Splitting of surface defect partition functions and integrable systems

TL;DR

This paper explores how surface defect partition functions in a specific supersymmetric gauge theory split into parts at special Coulomb moduli, revealing differential equations and a Bethe/gauge correspondence for each part.

Contribution

It demonstrates the splitting of surface defect partition functions at special Coulomb moduli and establishes the Bethe/gauge correspondence for each component.

Findings

Partition functions split into multiple parts at special Coulomb moduli.

Differential equations of Schrödinger and Baxter types are satisfied by these parts.

Bethe/gauge dictionary is recovered for each summand.

Abstract

We study Bethe/gauge correspondence at the special locus of Coulomb moduli where the integrable system exhibits the splitting of degenerate levels.

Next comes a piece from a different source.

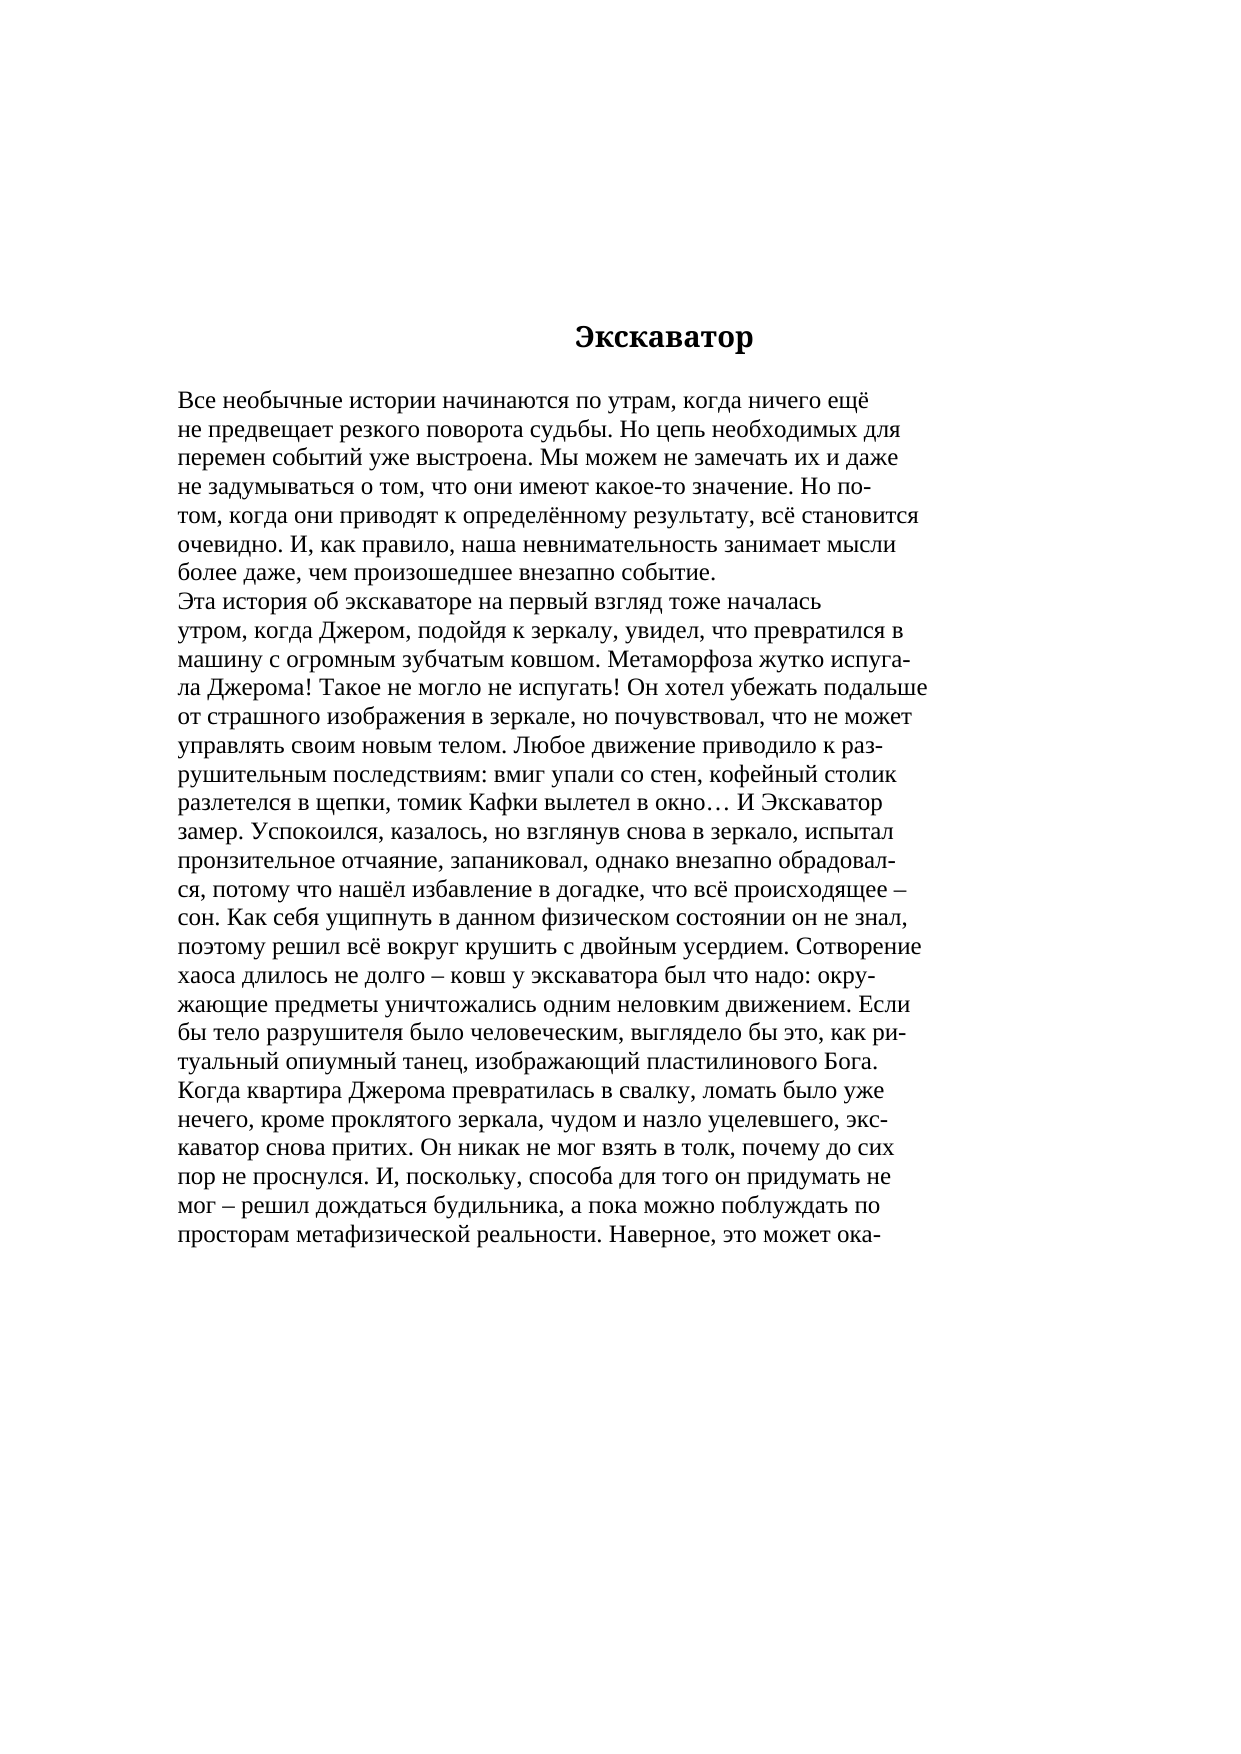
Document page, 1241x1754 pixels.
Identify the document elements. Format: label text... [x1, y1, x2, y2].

text том, когда они приводят к определённому результату, всё становится [177, 500, 1152, 529]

For this investigation, we consider the four-dimensional pure $\mathcal{N}=2$ supersymmetric $U(N)$ gauge theory, with a half-BPS surface defect constructed with the help of an orbifold or a degenerate gauge vertex. We show that the non-perturbative Dyson-Schwinger equations imply the Schr\"odinger-type and the Baxter-type differential equations satisfied by the respective surface defect partition functions. At the special locus of Coulomb moduli the surface defect partition function splits into parts. We recover the Bethe/gauge dictionary for each summand.